(Beginning of Passage to read)
Effect of amorphous Al hydroxide addition on soil organic matter decomposition with bamboo plantation

Abstract

Soil organic matter (SOM) accumulated rapidly in soils with Lei bamboo (Phyllostachys praecox f. Preveynalis) plantation in Southeast China. Accompanied by dramatic acidification, the Al oxides in soil greatly influence SOM transformation and stabilization. However, the effect of Al oxides in SOM decomposition in acidified soils is not still well known. The aim of this study was to investigate the effect of amorphous Al hydroxide (AAH) addition on SOM decomposition in Lei bamboo plantation with severe acidification for a better understanding of the influence of acidification on SOM preservation. Soil samples (derived from Quaternary sand shale) in a cultivation time sequence were collected from bamboo stands. SOM composition was analyzed by 13C cross-polarization magic-angle spinning (CPMAS) NMR, and soil Al oxides were fractionated. A batch of incubation experiment with various AAH additions, i.e., 0, 2, 10, 20, and 40 g kg−1, respectively, was conducted in lab. Fifteen soil samples of 50 g in 1000 ml plastic containers with three replicates were incubated under a temperature of 28 °C and moisture of 80 % at field water capacity. The total microbial activity represented by fluorescein diacetate (FDA) hydrolysis was determined as well as CO2 release. SOM in the Lei bamboo field increased rapidly from 31.0 to 79.2 g kg−1 (P < 0.05) 15 years after transplanting; however, soil pH decreased dramatically from 5.47 to 3.32 (P < 0.05). Simultaneously, soil exchangeable Al increased from 3.85 to 198 mg kg−1, and the ratio of soil free Al oxide to total Al (Ald/AlT) increased from 2.60 to 3.67 %. The 2-month incubation results indicated that the addition of AAH suppressed SOM decomposition on the whole as a maximum of 60.7 %. The inhibitory effect increased with the increase in AAH addition rate. However, the inhibitory rate in SOM decomposition decreased with the increase in SOM content under the same AAH addition. The total microbial activity represented by FDA was also suppressed significantly by the addition of AAH up to 52.8 %. The effect of AAH on SOM decomposition is mainly responsible for physical protection and enzyme activity suppression. With a high ratio of SOM/AAH, AAH could serve as a core of SOM-AAH-SOM complexation to increase the labile part of SOM for microbial decomposition. Such a mechanism might explain the stimulation of SOM decomposition under the high SOM/AAH ratio.
(End of Passage to read)
(Beginning of Record excerpts)
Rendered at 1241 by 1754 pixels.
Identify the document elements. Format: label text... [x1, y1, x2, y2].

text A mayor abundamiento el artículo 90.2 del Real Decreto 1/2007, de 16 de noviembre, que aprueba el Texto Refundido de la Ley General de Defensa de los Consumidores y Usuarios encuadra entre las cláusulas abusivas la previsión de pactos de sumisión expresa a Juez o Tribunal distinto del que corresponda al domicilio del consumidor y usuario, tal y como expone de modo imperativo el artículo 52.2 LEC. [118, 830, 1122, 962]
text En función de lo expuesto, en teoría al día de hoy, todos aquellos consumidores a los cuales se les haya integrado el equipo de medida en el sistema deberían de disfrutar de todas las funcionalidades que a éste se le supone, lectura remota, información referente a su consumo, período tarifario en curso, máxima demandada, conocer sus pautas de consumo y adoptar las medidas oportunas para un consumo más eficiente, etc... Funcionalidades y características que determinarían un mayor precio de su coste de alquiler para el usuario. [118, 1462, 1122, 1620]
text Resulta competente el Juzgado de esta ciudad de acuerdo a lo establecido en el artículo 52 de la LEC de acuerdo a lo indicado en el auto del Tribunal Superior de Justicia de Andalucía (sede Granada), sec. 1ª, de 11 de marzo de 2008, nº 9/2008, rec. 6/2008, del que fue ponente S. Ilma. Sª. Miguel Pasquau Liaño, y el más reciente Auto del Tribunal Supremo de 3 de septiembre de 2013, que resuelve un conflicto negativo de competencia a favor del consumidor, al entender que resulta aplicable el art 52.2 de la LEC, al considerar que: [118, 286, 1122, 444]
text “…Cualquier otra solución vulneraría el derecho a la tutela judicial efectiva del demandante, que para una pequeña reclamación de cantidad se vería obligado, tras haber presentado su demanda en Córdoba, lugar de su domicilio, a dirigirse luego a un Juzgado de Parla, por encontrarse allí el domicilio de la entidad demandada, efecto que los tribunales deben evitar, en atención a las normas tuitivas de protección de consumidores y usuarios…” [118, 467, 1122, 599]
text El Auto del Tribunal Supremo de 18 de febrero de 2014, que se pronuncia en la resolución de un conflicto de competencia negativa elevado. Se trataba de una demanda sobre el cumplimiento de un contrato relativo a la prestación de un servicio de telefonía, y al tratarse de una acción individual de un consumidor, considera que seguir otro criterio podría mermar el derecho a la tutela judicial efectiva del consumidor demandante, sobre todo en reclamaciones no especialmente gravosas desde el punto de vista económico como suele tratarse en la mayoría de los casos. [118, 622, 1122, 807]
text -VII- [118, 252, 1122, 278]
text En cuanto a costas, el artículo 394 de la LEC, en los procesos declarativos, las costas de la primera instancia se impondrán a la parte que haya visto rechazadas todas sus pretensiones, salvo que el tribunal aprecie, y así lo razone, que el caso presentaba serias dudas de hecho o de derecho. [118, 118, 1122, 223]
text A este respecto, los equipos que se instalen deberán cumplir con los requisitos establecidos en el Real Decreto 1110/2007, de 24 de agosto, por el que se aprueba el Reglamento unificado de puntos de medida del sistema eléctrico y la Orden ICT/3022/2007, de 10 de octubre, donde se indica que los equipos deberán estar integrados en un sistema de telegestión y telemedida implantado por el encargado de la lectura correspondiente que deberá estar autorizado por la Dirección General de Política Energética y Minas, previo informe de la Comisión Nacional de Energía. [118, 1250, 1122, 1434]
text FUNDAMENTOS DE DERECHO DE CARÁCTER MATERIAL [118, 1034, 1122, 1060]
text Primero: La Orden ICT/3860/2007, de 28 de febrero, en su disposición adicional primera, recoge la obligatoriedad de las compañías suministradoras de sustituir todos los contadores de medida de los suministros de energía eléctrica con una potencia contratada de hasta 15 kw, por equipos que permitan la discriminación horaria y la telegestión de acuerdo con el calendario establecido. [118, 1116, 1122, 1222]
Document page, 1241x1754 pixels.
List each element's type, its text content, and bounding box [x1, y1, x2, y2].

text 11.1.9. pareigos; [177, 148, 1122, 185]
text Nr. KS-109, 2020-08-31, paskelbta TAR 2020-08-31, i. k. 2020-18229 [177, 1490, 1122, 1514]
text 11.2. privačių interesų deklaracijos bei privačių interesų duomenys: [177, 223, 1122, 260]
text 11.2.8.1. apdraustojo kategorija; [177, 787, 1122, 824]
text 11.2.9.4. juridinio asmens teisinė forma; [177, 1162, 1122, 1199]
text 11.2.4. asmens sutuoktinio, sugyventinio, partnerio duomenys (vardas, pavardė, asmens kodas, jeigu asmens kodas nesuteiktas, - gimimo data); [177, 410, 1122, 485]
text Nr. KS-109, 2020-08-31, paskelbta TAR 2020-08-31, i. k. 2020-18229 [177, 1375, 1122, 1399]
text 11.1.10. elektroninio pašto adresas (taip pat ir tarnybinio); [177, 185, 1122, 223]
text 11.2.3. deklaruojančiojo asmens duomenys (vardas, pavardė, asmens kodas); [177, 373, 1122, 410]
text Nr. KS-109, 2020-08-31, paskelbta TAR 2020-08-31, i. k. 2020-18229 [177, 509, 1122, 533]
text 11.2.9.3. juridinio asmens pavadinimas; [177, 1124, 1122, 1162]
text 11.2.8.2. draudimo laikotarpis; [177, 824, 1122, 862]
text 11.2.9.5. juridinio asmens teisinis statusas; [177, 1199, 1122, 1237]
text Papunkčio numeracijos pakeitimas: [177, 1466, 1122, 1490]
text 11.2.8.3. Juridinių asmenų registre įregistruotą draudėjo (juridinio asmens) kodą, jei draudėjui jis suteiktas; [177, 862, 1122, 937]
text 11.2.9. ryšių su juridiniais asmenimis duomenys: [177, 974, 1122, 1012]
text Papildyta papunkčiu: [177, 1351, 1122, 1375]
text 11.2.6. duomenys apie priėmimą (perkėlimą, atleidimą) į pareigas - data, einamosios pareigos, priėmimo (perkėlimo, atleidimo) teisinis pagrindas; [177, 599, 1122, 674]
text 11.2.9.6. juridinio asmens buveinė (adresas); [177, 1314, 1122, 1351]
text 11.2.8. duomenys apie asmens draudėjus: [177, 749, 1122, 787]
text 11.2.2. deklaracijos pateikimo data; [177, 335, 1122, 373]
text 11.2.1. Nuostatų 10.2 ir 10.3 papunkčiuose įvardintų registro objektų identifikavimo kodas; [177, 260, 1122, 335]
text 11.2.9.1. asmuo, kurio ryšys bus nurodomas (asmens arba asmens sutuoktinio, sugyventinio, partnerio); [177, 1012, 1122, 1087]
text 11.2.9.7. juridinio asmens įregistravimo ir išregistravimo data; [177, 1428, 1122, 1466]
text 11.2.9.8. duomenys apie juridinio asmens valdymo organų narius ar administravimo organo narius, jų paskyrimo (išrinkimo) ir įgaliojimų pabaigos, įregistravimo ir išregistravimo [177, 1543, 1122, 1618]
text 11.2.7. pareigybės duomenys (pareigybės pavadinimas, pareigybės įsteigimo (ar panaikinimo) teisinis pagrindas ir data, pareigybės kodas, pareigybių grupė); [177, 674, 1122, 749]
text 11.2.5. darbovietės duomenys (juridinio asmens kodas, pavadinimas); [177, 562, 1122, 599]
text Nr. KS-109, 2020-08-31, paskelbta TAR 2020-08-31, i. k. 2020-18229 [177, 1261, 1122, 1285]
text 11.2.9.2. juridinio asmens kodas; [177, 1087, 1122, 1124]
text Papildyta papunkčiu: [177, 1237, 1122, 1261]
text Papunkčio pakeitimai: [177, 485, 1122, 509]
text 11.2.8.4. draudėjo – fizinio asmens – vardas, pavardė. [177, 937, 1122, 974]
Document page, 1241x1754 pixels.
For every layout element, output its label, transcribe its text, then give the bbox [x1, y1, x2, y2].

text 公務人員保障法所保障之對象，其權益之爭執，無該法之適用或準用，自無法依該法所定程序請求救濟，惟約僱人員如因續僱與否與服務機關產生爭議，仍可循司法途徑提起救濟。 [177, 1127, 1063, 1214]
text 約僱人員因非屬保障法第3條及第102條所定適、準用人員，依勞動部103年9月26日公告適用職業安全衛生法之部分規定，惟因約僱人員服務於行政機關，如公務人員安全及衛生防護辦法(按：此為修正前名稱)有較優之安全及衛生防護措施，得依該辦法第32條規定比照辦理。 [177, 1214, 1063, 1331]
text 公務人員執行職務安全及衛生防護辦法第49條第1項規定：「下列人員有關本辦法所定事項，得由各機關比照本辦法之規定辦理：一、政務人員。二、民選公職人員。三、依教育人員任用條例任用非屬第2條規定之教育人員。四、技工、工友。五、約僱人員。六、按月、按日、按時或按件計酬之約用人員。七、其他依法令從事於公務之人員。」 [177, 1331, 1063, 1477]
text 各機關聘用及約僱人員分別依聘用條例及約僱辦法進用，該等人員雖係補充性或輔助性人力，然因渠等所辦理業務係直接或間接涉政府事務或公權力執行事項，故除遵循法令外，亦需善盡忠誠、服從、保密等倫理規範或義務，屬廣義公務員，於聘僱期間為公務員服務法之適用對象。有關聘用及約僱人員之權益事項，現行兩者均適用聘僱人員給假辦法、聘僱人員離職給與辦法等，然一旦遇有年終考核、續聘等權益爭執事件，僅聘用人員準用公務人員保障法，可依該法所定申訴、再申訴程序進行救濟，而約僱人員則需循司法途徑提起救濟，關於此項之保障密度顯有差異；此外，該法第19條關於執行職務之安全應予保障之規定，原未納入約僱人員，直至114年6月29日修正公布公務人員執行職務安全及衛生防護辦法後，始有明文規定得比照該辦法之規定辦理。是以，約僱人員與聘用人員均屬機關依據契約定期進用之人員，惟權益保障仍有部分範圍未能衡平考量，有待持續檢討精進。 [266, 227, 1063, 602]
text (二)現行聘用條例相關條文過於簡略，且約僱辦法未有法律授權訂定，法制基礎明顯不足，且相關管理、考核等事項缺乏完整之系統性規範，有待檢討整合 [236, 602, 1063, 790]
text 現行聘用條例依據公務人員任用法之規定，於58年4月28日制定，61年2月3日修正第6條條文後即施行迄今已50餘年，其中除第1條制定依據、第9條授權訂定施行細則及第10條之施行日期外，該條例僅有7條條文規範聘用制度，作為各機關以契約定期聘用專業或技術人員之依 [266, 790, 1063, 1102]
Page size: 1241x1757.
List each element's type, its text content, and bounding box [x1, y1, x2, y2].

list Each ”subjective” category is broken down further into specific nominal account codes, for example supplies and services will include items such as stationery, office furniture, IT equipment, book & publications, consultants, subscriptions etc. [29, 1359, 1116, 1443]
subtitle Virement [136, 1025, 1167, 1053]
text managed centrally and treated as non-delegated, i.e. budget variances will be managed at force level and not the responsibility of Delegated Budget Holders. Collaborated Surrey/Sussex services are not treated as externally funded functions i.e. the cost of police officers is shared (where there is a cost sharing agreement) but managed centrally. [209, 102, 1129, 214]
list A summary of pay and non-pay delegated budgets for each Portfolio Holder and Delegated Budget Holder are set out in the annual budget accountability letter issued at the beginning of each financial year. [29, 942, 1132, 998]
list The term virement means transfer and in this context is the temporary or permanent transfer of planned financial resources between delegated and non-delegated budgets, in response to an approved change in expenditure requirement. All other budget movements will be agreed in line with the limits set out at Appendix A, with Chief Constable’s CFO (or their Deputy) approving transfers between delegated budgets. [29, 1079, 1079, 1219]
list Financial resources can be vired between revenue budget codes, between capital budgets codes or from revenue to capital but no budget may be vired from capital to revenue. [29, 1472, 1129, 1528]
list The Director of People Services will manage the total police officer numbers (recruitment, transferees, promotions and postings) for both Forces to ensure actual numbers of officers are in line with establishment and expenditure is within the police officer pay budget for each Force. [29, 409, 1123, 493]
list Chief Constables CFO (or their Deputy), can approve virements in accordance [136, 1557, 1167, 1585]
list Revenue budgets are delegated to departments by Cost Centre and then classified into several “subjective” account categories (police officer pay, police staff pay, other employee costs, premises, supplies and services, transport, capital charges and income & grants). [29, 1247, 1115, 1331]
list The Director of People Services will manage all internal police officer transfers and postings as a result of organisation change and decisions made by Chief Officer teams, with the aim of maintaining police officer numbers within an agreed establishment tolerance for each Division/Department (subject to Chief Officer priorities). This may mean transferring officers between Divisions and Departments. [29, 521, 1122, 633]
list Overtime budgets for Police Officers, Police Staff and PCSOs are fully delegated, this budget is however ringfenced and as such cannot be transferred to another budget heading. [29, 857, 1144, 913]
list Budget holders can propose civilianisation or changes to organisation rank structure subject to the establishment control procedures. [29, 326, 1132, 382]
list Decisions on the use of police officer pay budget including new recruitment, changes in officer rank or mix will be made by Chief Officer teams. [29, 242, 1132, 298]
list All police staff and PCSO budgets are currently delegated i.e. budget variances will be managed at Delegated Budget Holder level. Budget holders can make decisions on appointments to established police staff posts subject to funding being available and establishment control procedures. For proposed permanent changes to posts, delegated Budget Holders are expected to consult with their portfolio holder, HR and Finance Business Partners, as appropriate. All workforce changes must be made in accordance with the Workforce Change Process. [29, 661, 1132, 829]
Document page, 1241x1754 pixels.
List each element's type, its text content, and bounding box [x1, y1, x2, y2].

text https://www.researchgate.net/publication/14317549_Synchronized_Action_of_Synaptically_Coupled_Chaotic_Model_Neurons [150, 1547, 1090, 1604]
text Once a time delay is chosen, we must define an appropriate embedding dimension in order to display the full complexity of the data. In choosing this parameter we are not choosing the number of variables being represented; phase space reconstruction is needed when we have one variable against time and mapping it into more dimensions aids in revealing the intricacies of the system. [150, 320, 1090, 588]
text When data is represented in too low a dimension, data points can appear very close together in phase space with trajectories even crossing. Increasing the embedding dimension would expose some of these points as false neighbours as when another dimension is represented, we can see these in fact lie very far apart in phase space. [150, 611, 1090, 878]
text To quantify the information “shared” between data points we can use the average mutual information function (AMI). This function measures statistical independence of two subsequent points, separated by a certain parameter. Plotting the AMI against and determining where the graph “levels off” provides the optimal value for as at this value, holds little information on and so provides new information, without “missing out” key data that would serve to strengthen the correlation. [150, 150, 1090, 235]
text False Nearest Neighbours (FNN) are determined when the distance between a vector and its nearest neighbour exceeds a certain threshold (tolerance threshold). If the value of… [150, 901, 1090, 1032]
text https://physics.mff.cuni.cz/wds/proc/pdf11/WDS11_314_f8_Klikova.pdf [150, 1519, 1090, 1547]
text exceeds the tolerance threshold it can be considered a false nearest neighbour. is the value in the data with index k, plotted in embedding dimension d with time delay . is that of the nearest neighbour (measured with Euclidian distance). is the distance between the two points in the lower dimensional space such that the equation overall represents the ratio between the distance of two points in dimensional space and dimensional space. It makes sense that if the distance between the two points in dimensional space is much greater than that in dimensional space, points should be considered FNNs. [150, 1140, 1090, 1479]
(End of Record excerpts)
*Work to be completed*. In the abstract on amorphous Al hydroxide and soil organic matter, how much did soil pH change in the Lei bamboo field over the 15 years after transplanting?

*Solution to this exercise*. It fell from 5.47 to 3.32.